UW-Madison: Morgridge, UW scientists explore national security implications of gene editing
CONTACT: Dietram Scheufele, email@example.com; Pilar Ossorio, firstname.lastname@example.org; Dominique Brossard, email@example.com
MADISON - A trio of scientists from the University of Wisconsin-Madison and the Morgridge Institute for Research participated in an international think tank this month on the intersection of genome editing technology and national security.
The Oct. 11-13 conference in Hanover, Germany - the International Workshop Assessing the Security Implications of Genome Editing Technology - assembled a global group of bioethics and government experts to address security questions on gene editing as they relate to human health, agriculture and the potential to genetically alter species. Experts from the United States and across Europe, China and India explored ideas for harmonizing gene editing policies across national borders.

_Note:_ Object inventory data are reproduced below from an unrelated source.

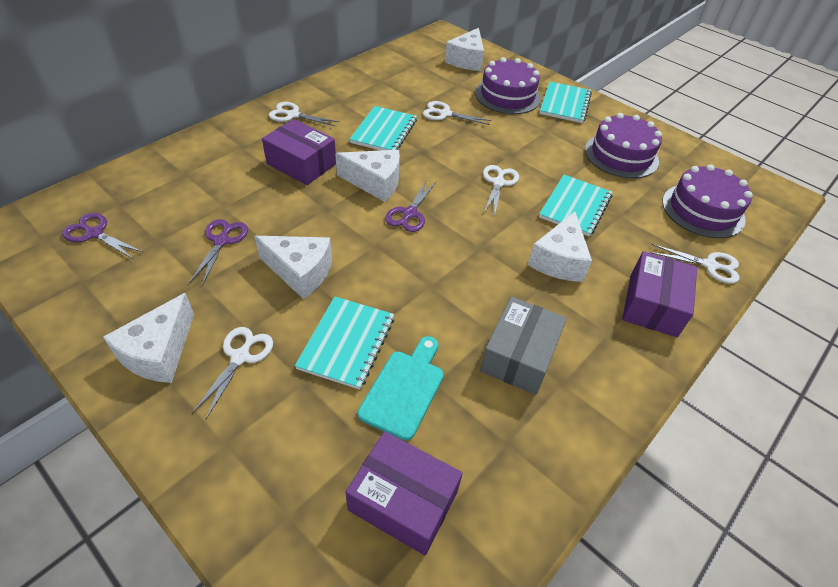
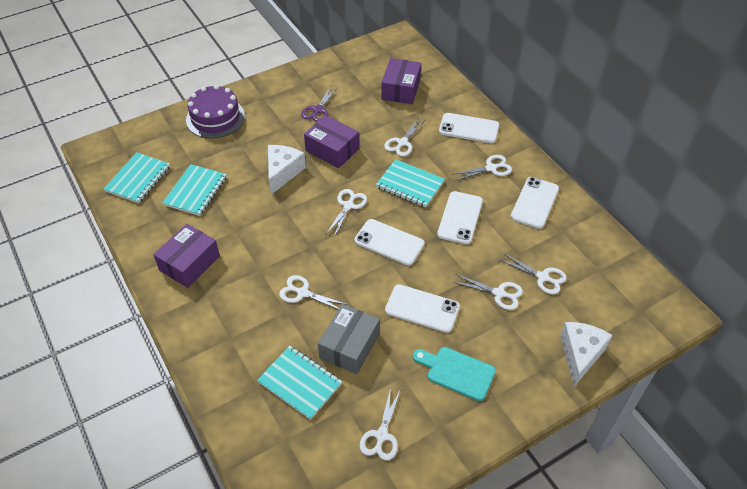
purple cake: 3 -> 1
purple scissors: 3 -> 1
white cheese: 5 -> 2
white phone: 0 -> 5
white scissors: 5 -> 7

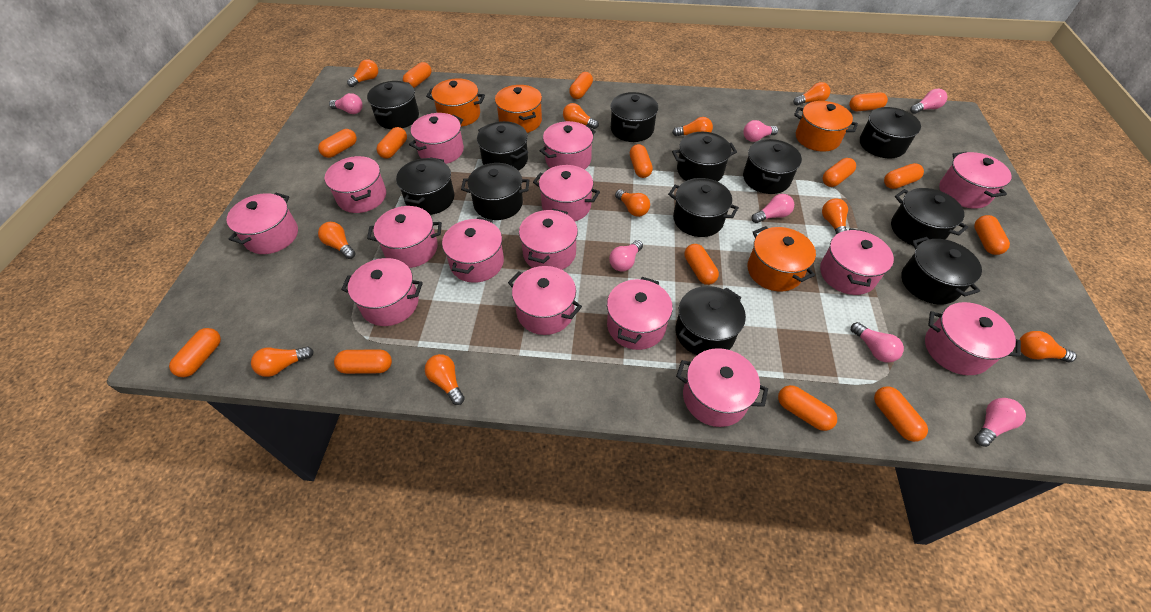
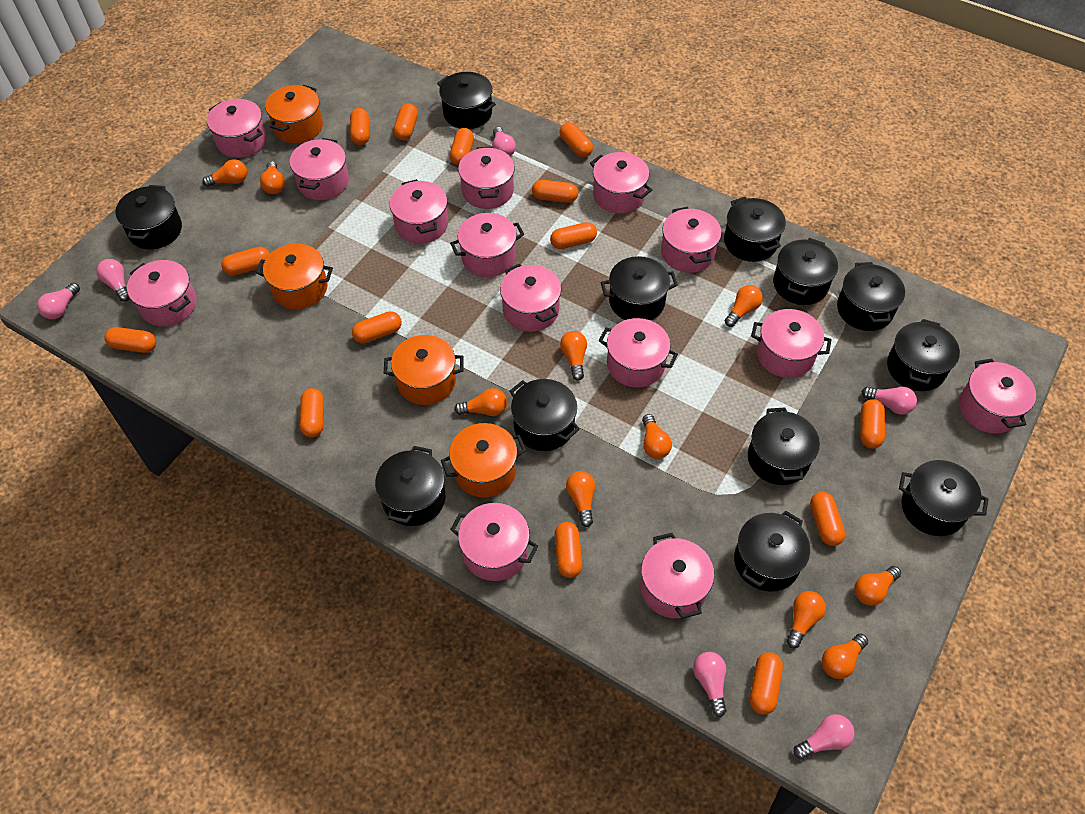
pink light bulb: 7 -> 6
pink pot: 15 -> 14

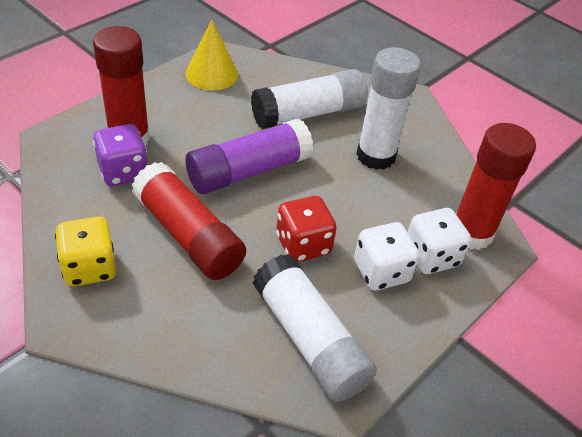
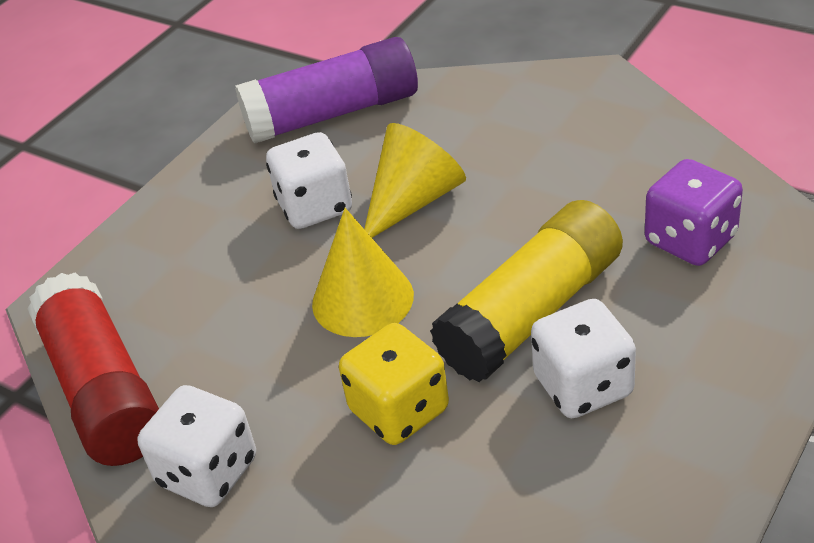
red dice: 1 -> 0
red glue stick: 3 -> 1
white dice: 2 -> 3
white glue stick: 3 -> 0
yellow cone: 1 -> 2
yellow glue stick: 0 -> 1

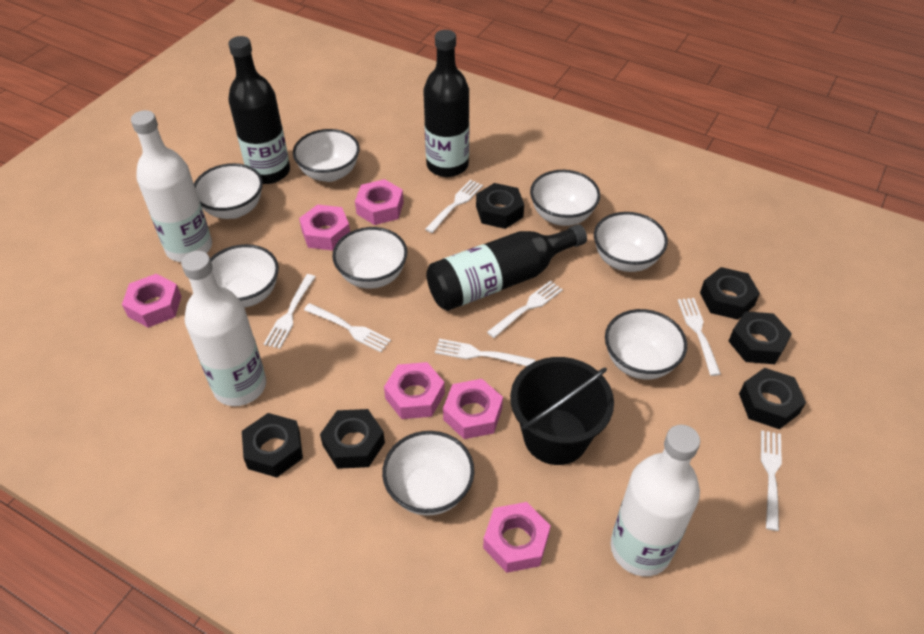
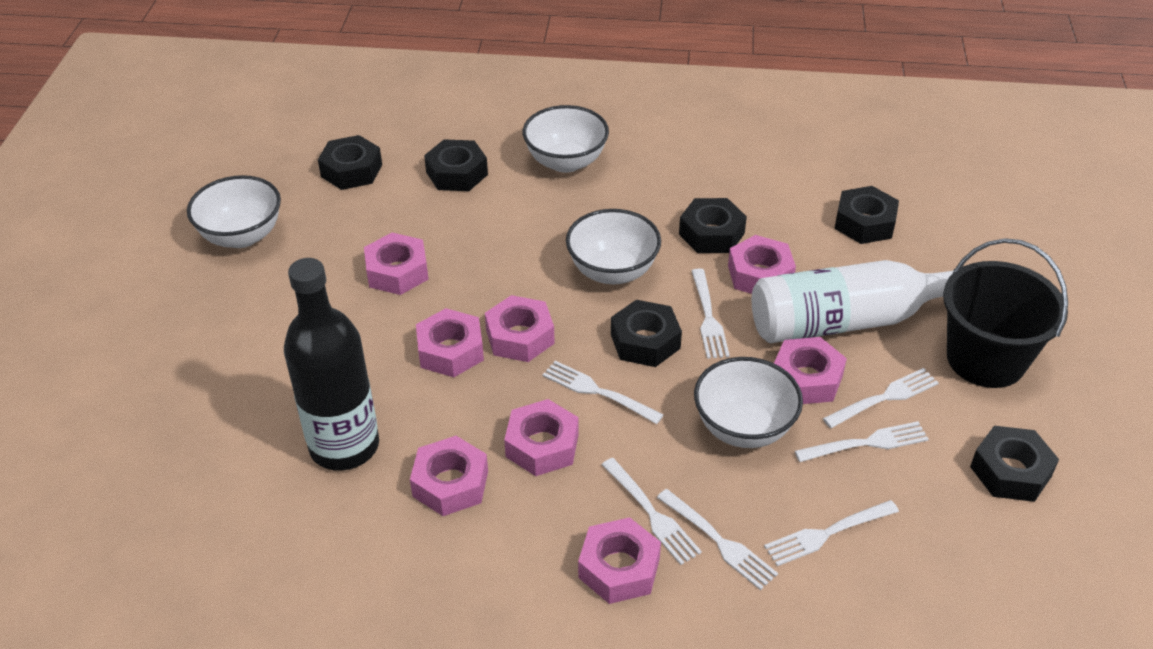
black bottle: 3 -> 1
pink nut: 6 -> 8
white bottle: 3 -> 1
white bowl: 8 -> 4

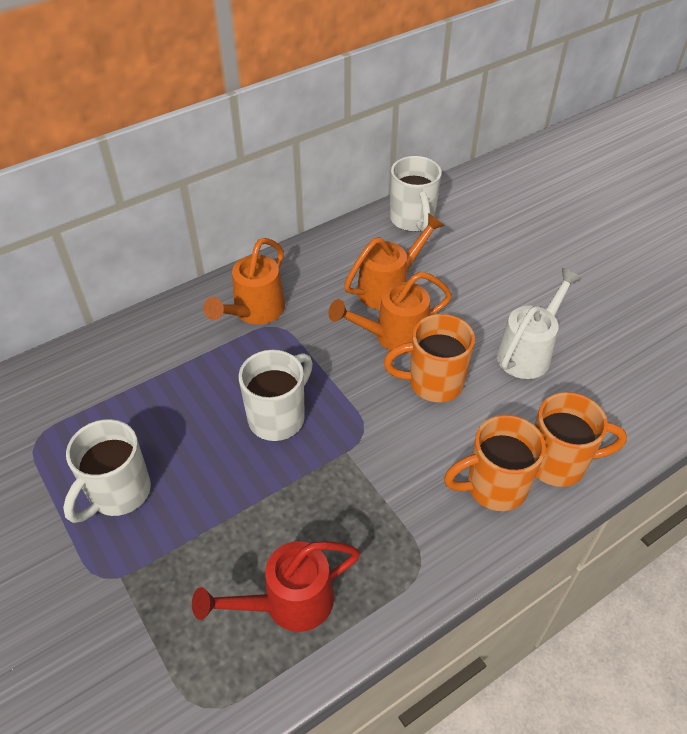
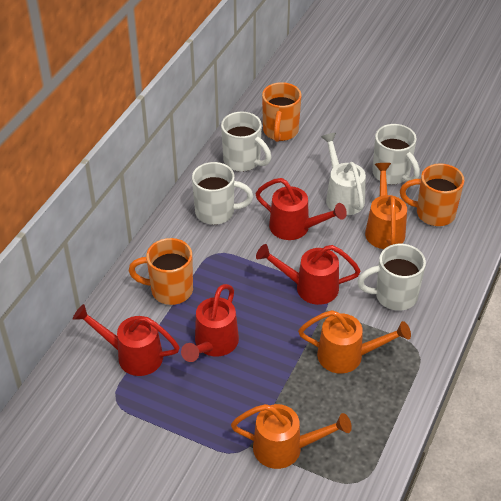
red watering can: 1 -> 4
white mug: 3 -> 4

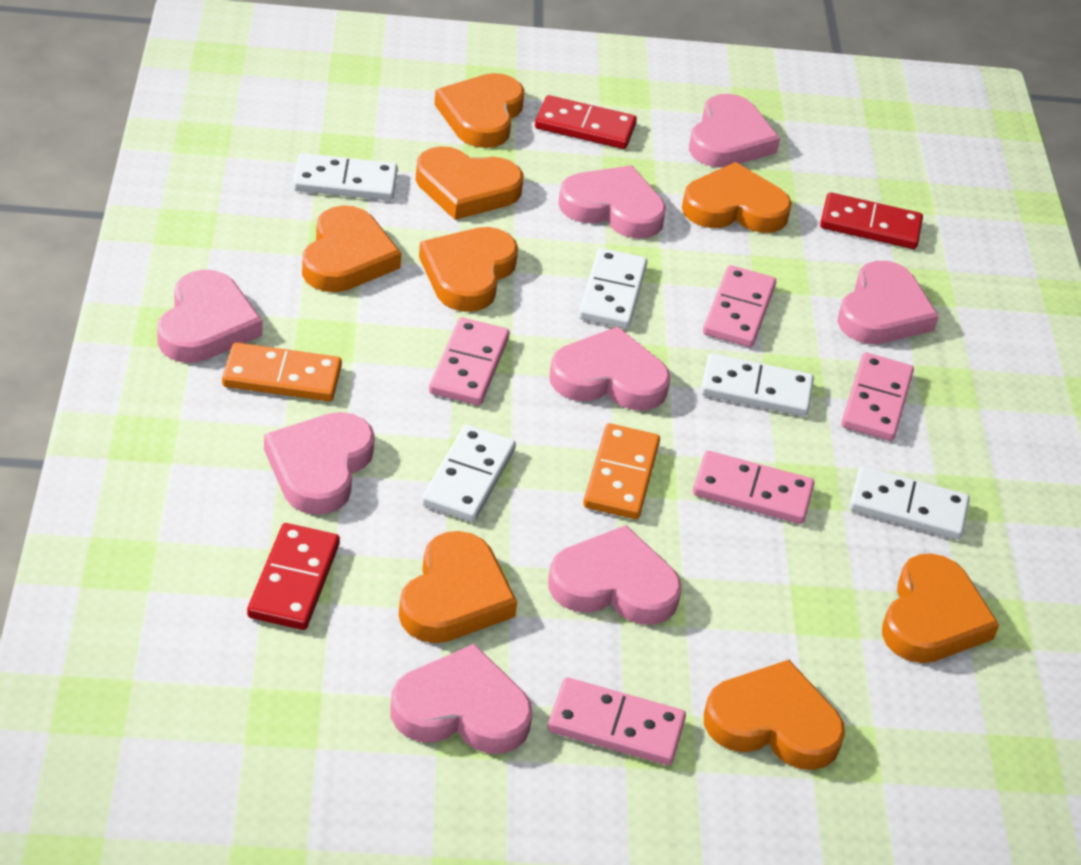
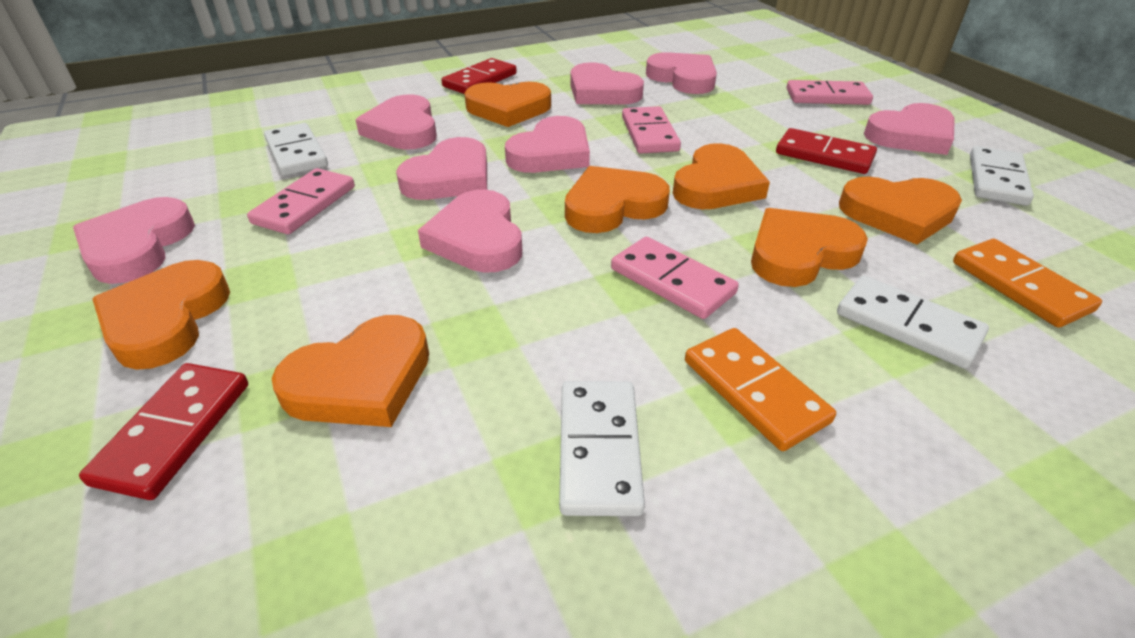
orange heart: 8 -> 7
pink domino: 5 -> 4
white domino: 5 -> 4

"The promise of this technology is tremendous, as are the potential pitfalls," says Dietram Scheufele, professor of life sciences communication, Morgridge affiliate and conference co-organizer. "But genome editing is here to stay, not just in medicine, but also in countless applications in agriculture and food systems. The question is how to responsibly roll out various applications in a way that does not unnecessarily slow down innovation."
The ability to quickly and precisely edit genomes, through new technologies such as CRISPR Cas9, is only a few years old but the technology is moving at remarkable speeds with applications arising in human therapeutics. A number of new clinical trials aim to take cells from a patient, such as blood cells or immune cells, edit them and transfer them back with new power to undermine diseases like cancer or sickle cell anemia.
Scheufele says the rapid development of CRISPR has also fueled speculation about potential military or other more nefarious applications. This includes using CRISPR to produce viruses that can be inhaled to create genetic mutations associated with lung cancer.
"When assessing the security implications of genome editing, it will be particularly important to include the voices of all stakeholders," says Dominique Brossard, professor of life sciences communication and Morgridge affiliate. "Risk is not only a technical concept that scientific experts can quantify."